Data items
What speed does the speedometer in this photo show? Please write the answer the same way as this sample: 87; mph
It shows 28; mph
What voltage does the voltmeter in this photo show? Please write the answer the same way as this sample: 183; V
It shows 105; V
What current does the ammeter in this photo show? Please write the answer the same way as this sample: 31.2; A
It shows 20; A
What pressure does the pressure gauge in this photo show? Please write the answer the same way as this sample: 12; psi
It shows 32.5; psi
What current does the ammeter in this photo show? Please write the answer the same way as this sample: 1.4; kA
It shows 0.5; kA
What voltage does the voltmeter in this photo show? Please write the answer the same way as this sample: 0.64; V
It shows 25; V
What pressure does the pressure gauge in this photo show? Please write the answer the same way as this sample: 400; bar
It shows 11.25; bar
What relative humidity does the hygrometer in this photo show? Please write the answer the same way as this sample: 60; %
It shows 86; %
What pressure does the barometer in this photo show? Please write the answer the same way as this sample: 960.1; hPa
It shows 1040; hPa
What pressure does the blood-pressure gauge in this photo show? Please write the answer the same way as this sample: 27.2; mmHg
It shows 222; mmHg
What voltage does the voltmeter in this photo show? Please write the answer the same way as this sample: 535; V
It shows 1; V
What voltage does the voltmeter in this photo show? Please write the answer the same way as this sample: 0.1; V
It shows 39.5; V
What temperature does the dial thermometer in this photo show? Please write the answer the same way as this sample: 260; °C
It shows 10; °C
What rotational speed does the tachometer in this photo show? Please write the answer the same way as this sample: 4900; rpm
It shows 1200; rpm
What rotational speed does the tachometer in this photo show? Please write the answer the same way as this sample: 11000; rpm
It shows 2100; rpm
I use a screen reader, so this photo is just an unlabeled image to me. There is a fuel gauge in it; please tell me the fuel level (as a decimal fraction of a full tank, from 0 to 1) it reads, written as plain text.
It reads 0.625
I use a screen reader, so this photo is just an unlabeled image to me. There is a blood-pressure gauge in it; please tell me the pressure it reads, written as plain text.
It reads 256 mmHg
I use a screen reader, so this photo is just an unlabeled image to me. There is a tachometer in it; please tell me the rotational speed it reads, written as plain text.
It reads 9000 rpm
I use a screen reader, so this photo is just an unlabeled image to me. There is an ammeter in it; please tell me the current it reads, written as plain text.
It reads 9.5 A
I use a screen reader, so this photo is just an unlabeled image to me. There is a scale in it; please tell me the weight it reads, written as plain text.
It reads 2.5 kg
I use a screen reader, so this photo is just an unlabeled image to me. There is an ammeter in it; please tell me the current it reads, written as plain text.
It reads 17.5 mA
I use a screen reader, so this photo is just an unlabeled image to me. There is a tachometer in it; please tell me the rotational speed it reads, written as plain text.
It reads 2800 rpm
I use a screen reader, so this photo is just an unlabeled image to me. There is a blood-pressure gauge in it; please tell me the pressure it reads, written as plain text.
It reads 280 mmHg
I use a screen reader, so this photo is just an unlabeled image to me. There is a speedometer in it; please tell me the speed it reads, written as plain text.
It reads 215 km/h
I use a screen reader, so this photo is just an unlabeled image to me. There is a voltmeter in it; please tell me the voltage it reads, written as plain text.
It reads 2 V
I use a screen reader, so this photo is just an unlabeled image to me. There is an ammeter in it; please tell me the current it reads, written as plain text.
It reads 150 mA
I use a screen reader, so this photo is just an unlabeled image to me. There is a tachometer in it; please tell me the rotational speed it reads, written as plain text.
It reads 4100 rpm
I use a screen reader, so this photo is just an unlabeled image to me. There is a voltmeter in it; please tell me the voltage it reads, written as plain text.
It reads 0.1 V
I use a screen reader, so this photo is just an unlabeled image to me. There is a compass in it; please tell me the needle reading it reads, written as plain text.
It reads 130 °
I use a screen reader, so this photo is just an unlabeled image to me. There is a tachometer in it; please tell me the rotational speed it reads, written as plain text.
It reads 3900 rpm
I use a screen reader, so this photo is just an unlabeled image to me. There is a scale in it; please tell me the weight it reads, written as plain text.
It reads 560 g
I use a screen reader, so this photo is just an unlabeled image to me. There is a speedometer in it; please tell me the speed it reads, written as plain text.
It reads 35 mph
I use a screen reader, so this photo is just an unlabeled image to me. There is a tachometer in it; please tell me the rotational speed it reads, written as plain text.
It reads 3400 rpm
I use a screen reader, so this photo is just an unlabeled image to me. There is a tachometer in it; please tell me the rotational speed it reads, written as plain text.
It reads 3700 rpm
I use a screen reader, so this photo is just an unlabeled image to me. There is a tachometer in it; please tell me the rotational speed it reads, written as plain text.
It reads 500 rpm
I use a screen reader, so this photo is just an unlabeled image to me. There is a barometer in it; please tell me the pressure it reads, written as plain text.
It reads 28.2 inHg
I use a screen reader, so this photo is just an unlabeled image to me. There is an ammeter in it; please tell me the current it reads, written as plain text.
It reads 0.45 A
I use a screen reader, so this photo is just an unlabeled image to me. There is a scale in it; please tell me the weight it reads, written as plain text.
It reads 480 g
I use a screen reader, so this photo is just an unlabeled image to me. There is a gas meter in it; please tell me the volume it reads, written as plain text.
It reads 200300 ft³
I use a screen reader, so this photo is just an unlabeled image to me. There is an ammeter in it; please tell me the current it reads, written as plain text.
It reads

▶ _TASK ITEM_
Reproduce every one of the records above word for word.

▶ _SOLUTION FOR THIS TASK_
What speed does the speedometer in this photo show? Please write the answer the same way as this sample: 87; mph
It shows 28; mph
What voltage does the voltmeter in this photo show? Please write the answer the same way as this sample: 183; V
It shows 105; V
What current does the ammeter in this photo show? Please write the answer the same way as this sample: 31.2; A
It shows 20; A
What pressure does the pressure gauge in this photo show? Please write the answer the same way as this sample: 12; psi
It shows 32.5; psi
What current does the ammeter in this photo show? Please write the answer the same way as this sample: 1.4; kA
It shows 0.5; kA
What voltage does the voltmeter in this photo show? Please write the answer the same way as this sample: 0.64; V
It shows 25; V
What pressure does the pressure gauge in this photo show? Please write the answer the same way as this sample: 400; bar
It shows 11.25; bar
What relative humidity does the hygrometer in this photo show? Please write the answer the same way as this sample: 60; %
It shows 86; %
What pressure does the barometer in this photo show? Please write the answer the same way as this sample: 960.1; hPa
It shows 1040; hPa
What pressure does the blood-pressure gauge in this photo show? Please write the answer the same way as this sample: 27.2; mmHg
It shows 222; mmHg
What voltage does the voltmeter in this photo show? Please write the answer the same way as this sample: 535; V
It shows 1; V
What voltage does the voltmeter in this photo show? Please write the answer the same way as this sample: 0.1; V
It shows 39.5; V
What temperature does the dial thermometer in this photo show? Please write the answer the same way as this sample: 260; °C
It shows 10; °C
What rotational speed does the tachometer in this photo show? Please write the answer the same way as this sample: 4900; rpm
It shows 1200; rpm
What rotational speed does the tachometer in this photo show? Please write the answer the same way as this sample: 11000; rpm
It shows 2100; rpm
I use a screen reader, so this photo is just an unlabeled image to me. There is a fuel gauge in it; please tell me the fuel level (as a decimal fraction of a full tank, from 0 to 1) it reads, written as plain text.
It reads 0.625
I use a screen reader, so this photo is just an unlabeled image to me. There is a blood-pressure gauge in it; please tell me the pressure it reads, written as plain text.
It reads 256 mmHg
I use a screen reader, so this photo is just an unlabeled image to me. There is a tachometer in it; please tell me the rotational speed it reads, written as plain text.
It reads 9000 rpm
I use a screen reader, so this photo is just an unlabeled image to me. There is an ammeter in it; please tell me the current it reads, written as plain text.
It reads 9.5 A
I use a screen reader, so this photo is just an unlabeled image to me. There is a scale in it; please tell me the weight it reads, written as plain text.
It reads 2.5 kg
I use a screen reader, so this photo is just an unlabeled image to me. There is an ammeter in it; please tell me the current it reads, written as plain text.
It reads 17.5 mA
I use a screen reader, so this photo is just an unlabeled image to me. There is a tachometer in it; please tell me the rotational speed it reads, written as plain text.
It reads 2800 rpm
I use a screen reader, so this photo is just an unlabeled image to me. There is a blood-pressure gauge in it; please tell me the pressure it reads, written as plain text.
It reads 280 mmHg
I use a screen reader, so this photo is just an unlabeled image to me. There is a speedometer in it; please tell me the speed it reads, written as plain text.
It reads 215 km/h
I use a screen reader, so this photo is just an unlabeled image to me. There is a voltmeter in it; please tell me the voltage it reads, written as plain text.
It reads 2 V
I use a screen reader, so this photo is just an unlabeled image to me. There is an ammeter in it; please tell me the current it reads, written as plain text.
It reads 150 mA
I use a screen reader, so this photo is just an unlabeled image to me. There is a tachometer in it; please tell me the rotational speed it reads, written as plain text.
It reads 4100 rpm
I use a screen reader, so this photo is just an unlabeled image to me. There is a voltmeter in it; please tell me the voltage it reads, written as plain text.
It reads 0.1 V
I use a screen reader, so this photo is just an unlabeled image to me. There is a compass in it; please tell me the needle reading it reads, written as plain text.
It reads 130 °
I use a screen reader, so this photo is just an unlabeled image to me. There is a tachometer in it; please tell me the rotational speed it reads, written as plain text.
It reads 3900 rpm
I use a screen reader, so this photo is just an unlabeled image to me. There is a scale in it; please tell me the weight it reads, written as plain text.
It reads 560 g
I use a screen reader, so this photo is just an unlabeled image to me. There is a speedometer in it; please tell me the speed it reads, written as plain text.
It reads 35 mph
I use a screen reader, so this photo is just an unlabeled image to me. There is a tachometer in it; please tell me the rotational speed it reads, written as plain text.
It reads 3400 rpm
I use a screen reader, so this photo is just an unlabeled image to me. There is a tachometer in it; please tell me the rotational speed it reads, written as plain text.
It reads 3700 rpm
I use a screen reader, so this photo is just an unlabeled image to me. There is a tachometer in it; please tell me the rotational speed it reads, written as plain text.
It reads 500 rpm
I use a screen reader, so this photo is just an unlabeled image to me. There is a barometer in it; please tell me the pressure it reads, written as plain text.
It reads 28.2 inHg
I use a screen reader, so this photo is just an unlabeled image to me. There is an ammeter in it; please tell me the current it reads, written as plain text.
It reads 0.45 A
I use a screen reader, so this photo is just an unlabeled image to me. There is a scale in it; please tell me the weight it reads, written as plain text.
It reads 480 g
I use a screen reader, so this photo is just an unlabeled image to me. There is a gas meter in it; please tell me the volume it reads, written as plain text.
It reads 200300 ft³
I use a screen reader, so this photo is just an unlabeled image to me. There is an ammeter in it; please tell me the current it reads, written as plain text.
It reads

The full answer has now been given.